W naszej Parafii odbyły się Dni Krzyżowe, w których uczestniczyła spora rzesza Parafian, za co Im serdeczne dziękujemy. Zgodnie z wielowiekową tradycją trzy dni poprzedzające uroczystość Wniebowstąpienia Pańskiego obchodzone są w Kościele jako tzw. Dni Krzyżowe. W Polsce procesje od dawien dawna udawały się do krzyży stojących w polach – stąd nazwa „Dni Krzyżowe”. Przy krzyżach tych odprawiano nabożeństwa błagalnej modlitwy o urodzaj i zachowanie od klęsk żywiołowych. Zwyczaj ten jest już nieco zanikający w ostatnich latach.

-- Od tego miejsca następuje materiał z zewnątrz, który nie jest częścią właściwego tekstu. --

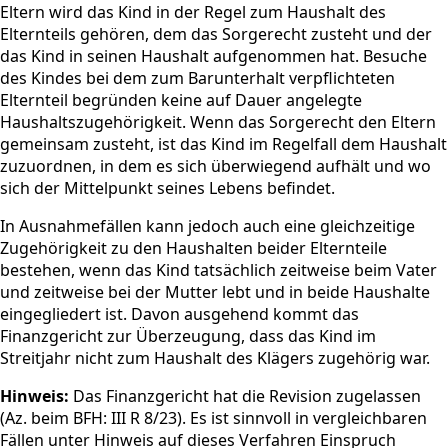
Eltern wird das Kind in der Regel zum Haushalt des
Elternteils gehören, dem das Sorgerecht zusteht und der
das Kind in seinen Haushalt aufgenommen hat. Besuche
des Kindes bei dem zum Barunterhalt verpflichteten
Elternteil begründen keine auf Dauer angelegte
Haushaltszugehörigkeit. Wenn das Sorgerecht den Eltern
gemeinsam zusteht, ist das Kind im Regelfall dem Haushalt
zuzuordnen, in dem es sich überwiegend aufhält und wo
sich der Mittelpunkt seines Lebens befindet.
In Ausnahmefällen kann jedoch auch eine gleichzeitige
Zugehörigkeit zu den Haushalten beider Elternteile
bestehen, wenn das Kind tatsächlich zeitweise beim Vater
und zeitweise bei der Mutter lebt und in beide Haushalte
eingegliedert ist. Davon ausgehend kommt das
Finanzgericht zur Überzeugung, dass das Kind im
Streitjahr nicht zum Haushalt des Klägers zugehörig war.
Hinweis:
Das Finanzgericht hat die Revision zugelassen
(Az. beim BFH: III R 8/23). Es ist sinnvoll in vergleichbaren
Fällen unter Hinweis auf dieses Verfahren Einspruch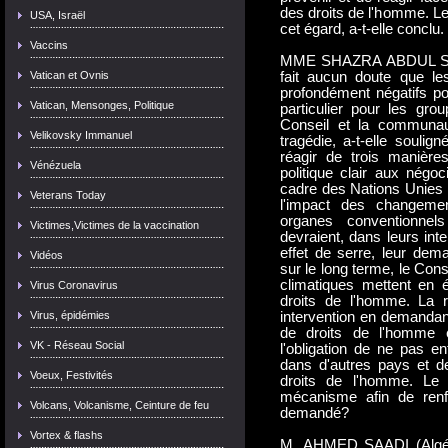
des droits de l'homme. Les
USA, Israël
cet égard, a-t-elle conclu.
Vaccins
MME SHAZRA ABDUL SATTA
Vatican et Ovnis
fait aucun doute que le
profondément négatifs po
Vatican, Mensonges, Politique
particulier pour les gro
Conseil et la communaut
Velikovsky Immanuel
tragédie, a-t-elle soulign
réagir de trois manière
Vénézuela
politique clair aux négo
cadre des Nations Unies 
Veterans Today
l'impact des changemen
organes conventionnels
Victimes,Victimes de la vaccination
devraient, dans leurs int
effet de serre, leur dema
Vidéos
sur le long terme, le Con
climatiques mettent en 
Virus Coronavirus
droits de l'homme. La 
Virus, épidémies
intervention en demanda
de droits de l'homme e
VK - Réseau Social
l'obligation de ne pas en
dans d'autres pays et de
Voeux, Festivités
droits de l'homme. Le 
mécanisme afin de renfor
Volcans, Volcanisme, Ceinture de feu
demandé?
Vortex & flashs
M. AHMED SAADI (Algéri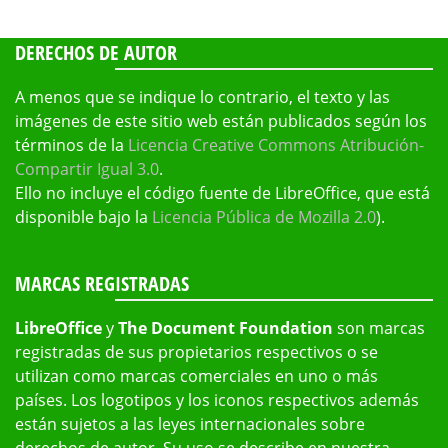
DERECHOS DE AUTOR
A menos que se indique lo contrario, el texto y las
imágenes de este sitio web están publicados según los
términos de la
Licencia Creative Commons Atribución-
Compartir Igual 3.0
.
Ello no incluye el código fuente de LibreOffice, que está
disponible bajo la
Licencia Pública de Mozilla 2.0
).
MARCAS REGISTRADAS
LibreOffice
y
The Document Foundation
son marcas
registradas de sus propietarios respectivos o se
utilizan como marcas comerciales en uno o más
países. Los logotipos y los iconos respectivos además
están sujetos a las leyes internacionales sobre
derechos de autor. Su uso se describe en nuestra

Obecnie Dni Krzyżowe nazywane są dniami modlitw o dobre urodzaje i za kraje głodujące. Procesje kończone są Mszą Świętą w następujących intencjach: – w poniedziałek „ o zasiewy”, we wtorek – „o uświęcenie pracy ludzkiej”, we środę – „za głodujących”.
Odprawiane podczas tych uroczystości modlitwy są właściwie rozwinięciem wezwania z „Ojcze nasz” – „chleba naszego powszedniego daj nam dzisiaj”. Chleb jest „owocem ziemi i pracy rąk ludzkich”. Ziemia rodząca plony zniknęła nam dziś sprzed oczu, zwłaszcza w miastach. Mamy mleko z kartonika, chleb w folii, cukier w kostkach…, a wszystko w supermarkecie. Może dlatego zapominamy łatwo o tym, że żywność to nie tylko owoc ludzkiej zapobiegliwości, pracy czy technologii, ale że wciąż wiele zależy od słońca i deszczu, na które nie mamy wpływu.